_Exercise requirements_: Reproduce every one of the records below verbatim, line for line.
══ Data provided
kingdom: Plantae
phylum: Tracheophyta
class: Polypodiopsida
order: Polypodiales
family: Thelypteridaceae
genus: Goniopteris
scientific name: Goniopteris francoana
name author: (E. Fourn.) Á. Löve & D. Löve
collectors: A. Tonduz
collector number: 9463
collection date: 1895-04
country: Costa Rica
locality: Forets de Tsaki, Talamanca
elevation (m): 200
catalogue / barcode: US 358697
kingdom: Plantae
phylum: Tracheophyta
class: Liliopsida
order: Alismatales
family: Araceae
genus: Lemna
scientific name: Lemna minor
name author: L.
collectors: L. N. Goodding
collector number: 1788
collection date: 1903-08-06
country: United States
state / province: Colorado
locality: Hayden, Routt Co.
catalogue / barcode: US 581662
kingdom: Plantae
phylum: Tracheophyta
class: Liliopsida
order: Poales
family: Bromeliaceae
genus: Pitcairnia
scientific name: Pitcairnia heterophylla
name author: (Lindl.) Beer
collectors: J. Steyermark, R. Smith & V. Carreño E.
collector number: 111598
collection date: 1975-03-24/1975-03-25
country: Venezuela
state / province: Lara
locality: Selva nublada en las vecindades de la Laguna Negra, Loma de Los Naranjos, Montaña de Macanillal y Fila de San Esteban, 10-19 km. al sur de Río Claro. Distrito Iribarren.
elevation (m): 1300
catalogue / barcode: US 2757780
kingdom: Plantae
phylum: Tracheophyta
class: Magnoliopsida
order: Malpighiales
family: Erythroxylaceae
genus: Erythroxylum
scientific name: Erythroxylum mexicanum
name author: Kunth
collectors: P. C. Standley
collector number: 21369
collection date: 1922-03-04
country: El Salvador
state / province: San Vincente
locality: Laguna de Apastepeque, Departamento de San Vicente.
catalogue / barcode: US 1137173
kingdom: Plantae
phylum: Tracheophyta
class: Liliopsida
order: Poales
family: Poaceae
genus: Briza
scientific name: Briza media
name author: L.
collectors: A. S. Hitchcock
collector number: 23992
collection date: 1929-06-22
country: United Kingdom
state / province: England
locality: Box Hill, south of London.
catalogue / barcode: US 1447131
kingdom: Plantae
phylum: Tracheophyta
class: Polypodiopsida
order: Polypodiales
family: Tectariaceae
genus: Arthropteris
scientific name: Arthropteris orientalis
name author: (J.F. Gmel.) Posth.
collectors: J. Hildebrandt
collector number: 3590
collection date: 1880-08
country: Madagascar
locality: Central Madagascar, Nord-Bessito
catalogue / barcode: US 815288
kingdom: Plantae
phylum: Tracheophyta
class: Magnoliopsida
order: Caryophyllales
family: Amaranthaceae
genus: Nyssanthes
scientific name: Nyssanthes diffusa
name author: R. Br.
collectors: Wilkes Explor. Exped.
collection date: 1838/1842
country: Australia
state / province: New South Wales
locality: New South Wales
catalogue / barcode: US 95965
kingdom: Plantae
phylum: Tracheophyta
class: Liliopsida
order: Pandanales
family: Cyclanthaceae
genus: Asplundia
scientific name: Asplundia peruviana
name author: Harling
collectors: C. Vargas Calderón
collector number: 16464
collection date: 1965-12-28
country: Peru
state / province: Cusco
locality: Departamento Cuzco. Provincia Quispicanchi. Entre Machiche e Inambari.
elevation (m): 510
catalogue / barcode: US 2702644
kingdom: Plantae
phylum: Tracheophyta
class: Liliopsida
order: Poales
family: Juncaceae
════
_Answer for the task_:
kingdom: Plantae
phylum: Tracheophyta
class: Polypodiopsida
order: Polypodiales
family: Thelypteridaceae
genus: Goniopteris
scientific name: Goniopteris francoana
name author: (E. Fourn.) Á. Löve & D. Löve
collectors: A. Tonduz
collector number: 9463
collection date: 1895-04
country: Costa Rica
locality: Forets de Tsaki, Talamanca
elevation (m): 200
catalogue / barcode: US 358697
kingdom: Plantae
phylum: Tracheophyta
class: Liliopsida
order: Alismatales
family: Araceae
genus: Lemna
scientific name: Lemna minor
name author: L.
collectors: L. N. Goodding
collector number: 1788
collection date: 1903-08-06
country: United States
state / province: Colorado
locality: Hayden, Routt Co.
catalogue / barcode: US 581662
kingdom: Plantae
phylum: Tracheophyta
class: Liliopsida
order: Poales
family: Bromeliaceae
genus: Pitcairnia
scientific name: Pitcairnia heterophylla
name author: (Lindl.) Beer
collectors: J. Steyermark, R. Smith & V. Carreño E.
collector number: 111598
collection date: 1975-03-24/1975-03-25
country: Venezuela
state / province: Lara
locality: Selva nublada en las vecindades de la Laguna Negra, Loma de Los Naranjos, Montaña de Macanillal y Fila de San Esteban, 10-19 km. al sur de Río Claro. Distrito Iribarren.
elevation (m): 1300
catalogue / barcode: US 2757780
kingdom: Plantae
phylum: Tracheophyta
class: Magnoliopsida
order: Malpighiales
family: Erythroxylaceae
genus: Erythroxylum
scientific name: Erythroxylum mexicanum
name author: Kunth
collectors: P. C. Standley
collector number: 21369
collection date: 1922-03-04
country: El Salvador
state / province: San Vincente
locality: Laguna de Apastepeque, Departamento de San Vicente.
catalogue / barcode: US 1137173
kingdom: Plantae
phylum: Tracheophyta
class: Liliopsida
order: Poales
family: Poaceae
genus: Briza
scientific name: Briza media
name author: L.
collectors: A. S. Hitchcock
collector number: 23992
collection date: 1929-06-22
country: United Kingdom
state / province: England
locality: Box Hill, south of London.
catalogue / barcode: US 1447131
kingdom: Plantae
phylum: Tracheophyta
class: Polypodiopsida
order: Polypodiales
family: Tectariaceae
genus: Arthropteris
scientific name: Arthropteris orientalis
name author: (J.F. Gmel.) Posth.
collectors: J. Hildebrandt
collector number: 3590
collection date: 1880-08
country: Madagascar
locality: Central Madagascar, Nord-Bessito
catalogue / barcode: US 815288
kingdom: Plantae
phylum: Tracheophyta
class: Magnoliopsida
order: Caryophyllales
family: Amaranthaceae
genus: Nyssanthes
scientific name: Nyssanthes diffusa
name author: R. Br.
collectors: Wilkes Explor. Exped.
collection date: 1838/1842
country: Australia
state / province: New South Wales
locality: New South Wales
catalogue / barcode: US 95965
kingdom: Plantae
phylum: Tracheophyta
class: Liliopsida
order: Pandanales
family: Cyclanthaceae
genus: Asplundia
scientific name: Asplundia peruviana
name author: Harling
collectors: C. Vargas Calderón
collector number: 16464
collection date: 1965-12-28
country: Peru
state / province: Cusco
locality: Departamento Cuzco. Provincia Quispicanchi. Entre Machiche e Inambari.
elevation (m): 510
catalogue / barcode: US 2702644
kingdom: Plantae
phylum: Tracheophyta
class: Liliopsida
order: Poales
family: Juncaceae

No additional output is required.